## YOUR ASSIGNMENT
Determine how many lines in the material hold the string "toți", then reply with that number only.

## THE DATA
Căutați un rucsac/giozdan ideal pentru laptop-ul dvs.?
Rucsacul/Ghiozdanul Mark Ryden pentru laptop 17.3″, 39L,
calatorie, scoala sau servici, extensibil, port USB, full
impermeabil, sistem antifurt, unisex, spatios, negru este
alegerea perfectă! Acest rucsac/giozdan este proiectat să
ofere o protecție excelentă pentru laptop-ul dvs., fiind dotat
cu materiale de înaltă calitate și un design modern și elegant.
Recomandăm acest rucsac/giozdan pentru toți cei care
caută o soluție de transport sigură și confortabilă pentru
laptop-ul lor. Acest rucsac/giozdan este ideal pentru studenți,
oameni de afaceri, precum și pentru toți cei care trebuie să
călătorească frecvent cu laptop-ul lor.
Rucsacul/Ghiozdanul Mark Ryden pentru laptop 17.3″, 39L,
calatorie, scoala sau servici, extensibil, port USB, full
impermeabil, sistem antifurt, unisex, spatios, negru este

## COMPLETED EXERCISE
2